Integration is designed for rapid progression from setup to insight. With its single, OpenTelemetry-native SDK, you can typically instrument your LLM calls and start seeing traces in your Fallom dashboard in under five minutes. The platform works alongside your existing code, requiring minimal changes to begin collecting comprehensive observability data.
Does Fallom support all major LLM providers?
Yes, Fallom is built on open standards to prevent vendor lock-in and support your AI evolution. It is compatible with all major LLM providers, including OpenAI, Anthropic, Google Gemini, and open-source models. This means you can use a unified observability platform regardless of how your model strategy changes or expands over time.

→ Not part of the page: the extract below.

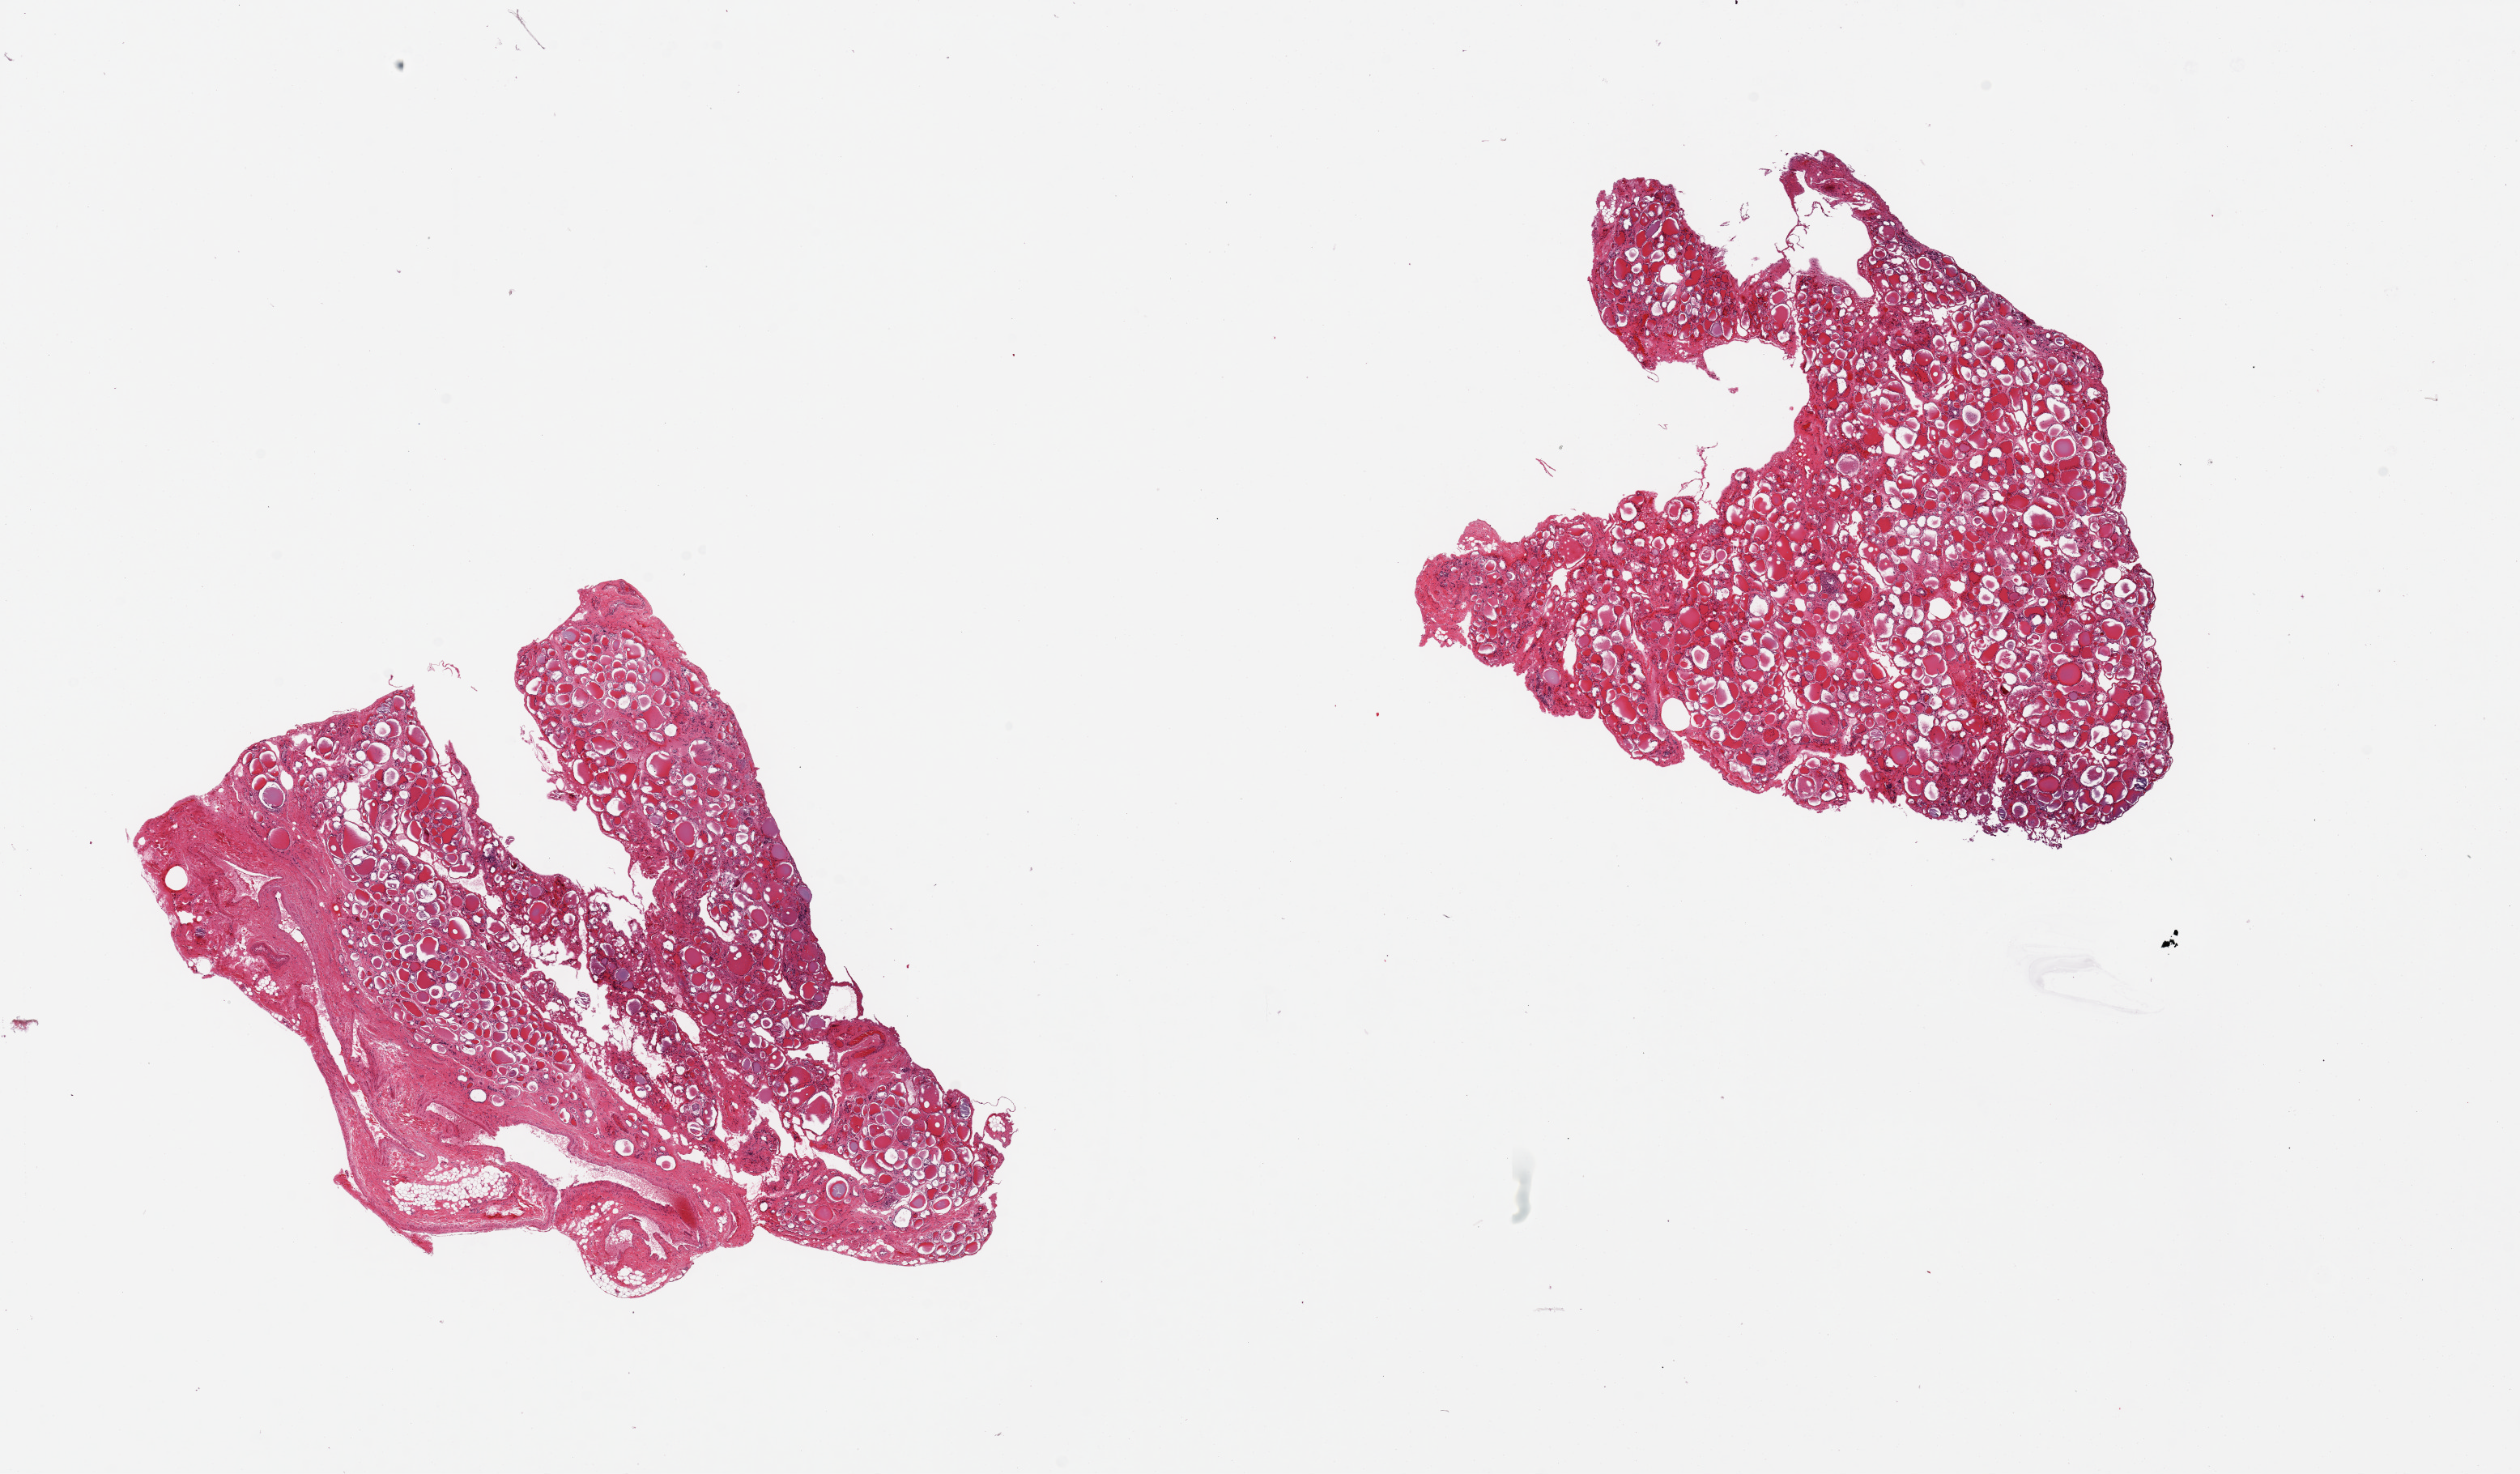
Haematoxylin and eosin whole-slide image, low-resolution overview of the scanned area, about 24.6 x 14.4 mm (slide scanned at 20x); PAXgene-fixed paraffin-embedded (PFPE) section; section of thyroid (target tissue); tissue donor sample. Donor sex: male.
• reviewer comment on this tissue sample: 2 pieces; 25% of 1 piece is fibroadipose and vascular tissue at one side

How does Fallom handle sensitive or private user data?
Fallom includes enterprise-grade privacy controls for regulated environments. You can enable Privacy Mode, which allows you to capture full telemetry and trace data while redacting or disabling the logging of actual prompt and response content. This lets you maintain operational visibility and compliance auditing without storing sensitive information.
Can I use Fallom for testing and evaluating my LLM prompts?
Absolutely. Fallom includes features for running evaluations on LLM outputs, allowing you to track metrics like accuracy, relevance, and hallucination rates. Coupled with its Prompt Store for version control and A/B testing, it creates a robust framework for continuously improving your prompts and catching regressions before they impact production users.
Alternatives
Agenta Alternatives
Agenta is an open-source LLMOps platform that supports AI teams in developing and deploying reliable large language model applications. As organizations increasingly adopt AI technologies, users often seek alternatives to Agenta due to various factors, including pricing, specific feature sets, and compatibility with existing platforms. The need for tailored solutions that align with a team's unique workflow and project requirements can drive the search for different options. When choosing an alternative to Agenta, it's essential to consider several key aspects. Evaluate the platform's ability to centralize workflow management, the robustness of its collaboration features, and the comprehensiveness of its observability tools. Additionally, understanding the support and community around the platform can significantly impact the efficiency and effectiveness of your LLM development process.
Fallom Alternatives
Fallom is an AI-native observability platform in the development and monitoring category. It provides real-time tracking, debugging, and cost transparency for large language model and AI agent workloads, helping teams optimize performance and ensure compliance. Users often explore alternatives for various reasons. These can include budget constraints, the need for a different feature set, or specific platform integration requirements that better align with their existing tech stack and operational maturity. When evaluating an alternative, consider your current and future needs. Key factors include the depth of observability for LLM calls, the clarity of cost attribution across teams, built-in compliance features for audit trails, and the ease of implementation with your current development workflow.